When using the second conventional recording power determination method for determining the recording power, the following occurs as shown in FIG. 24. When the recording power determination section 708 selects four larger test recording powers among the eight test recording powers and creates an approximate line indicating the correlation between (i) each of these four test recording powers and (ii) the product of the modulation factor and each of these four recording powers, the recording power at which the product is 0 on the approximate line is the recording power Pthr1. By contrast, when the recording power determination section 708 selects four smaller test recording powers among the eight test recording powers and creates an approximate line indicating the correlation between (i) each of these four test recording powers and (ii) the product of the modulation factor and each of these four recording powers, the recording power at which the product is 0 on the approximate line is a recording power Pthr2.

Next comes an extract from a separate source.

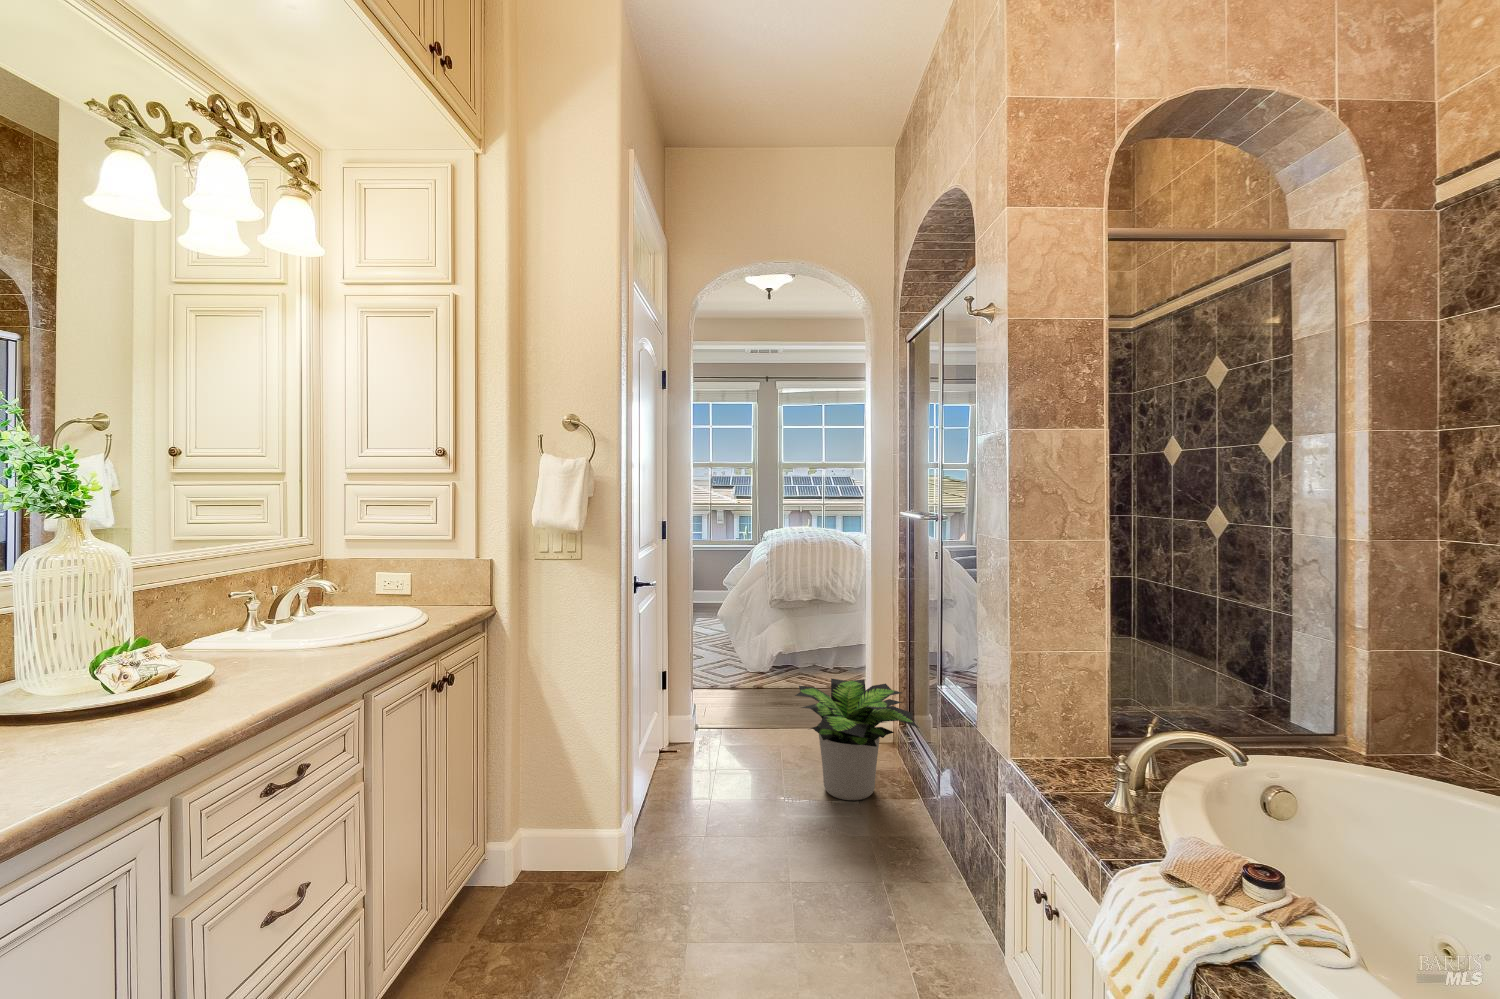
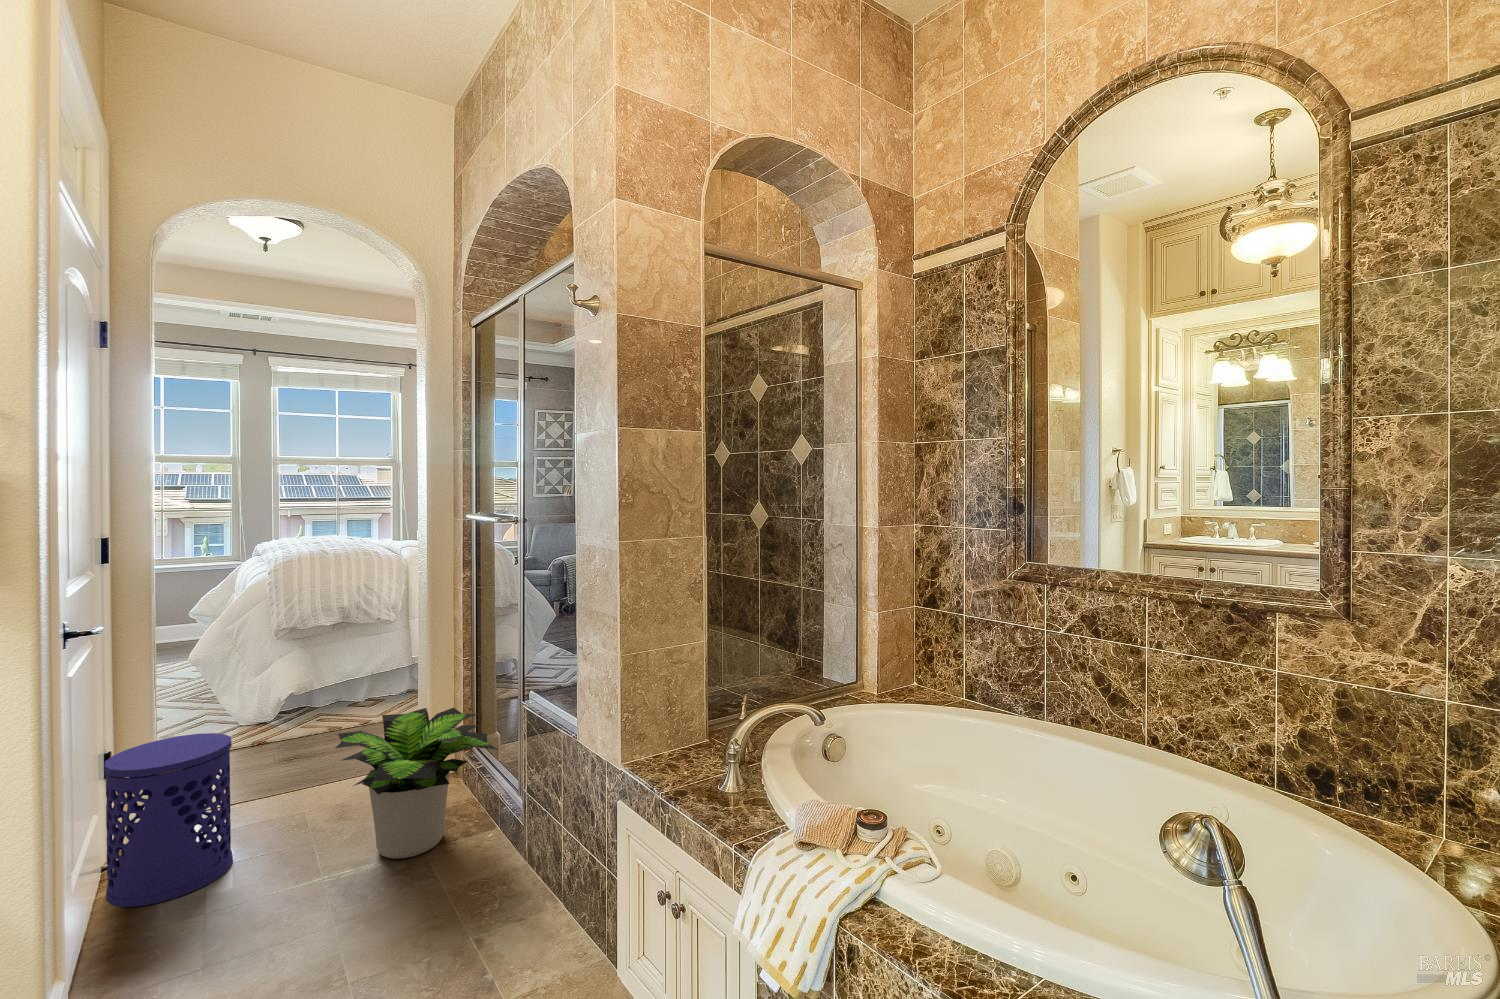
waste bin: none [668,666,734,777] -> present [104,733,233,907]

As is clear from FIG. 24, the recording power at which the product is 0 on the approximate line is significantly different in accordance with the test recording power. Namely, when determining the recording power by the second conventional recording power determination method, the recording power to be determined is significantly different depending on the test recording power which is used for recording the test data and depending on the test recording power, the result of which is used for determining the recording power. Accordingly, when using the second conventional recording power recording method, the recording power determination section 708 cannot uniquely determine an appropriate recording power. In addition, when the recording power determination section 708 determines a recording power larger than an appropriate recording power, the optical disc is deteriorated unnecessarily quickly. By contrast, when the recording power determination section 708 determines a recording power smaller than an appropriate recording power, the data cannot be recorded properly on the optical disc.
The present invention, made in light of the above-described problems, has an object of providing a recording power determination method and a recording power determination device for determining an appropriate recording power.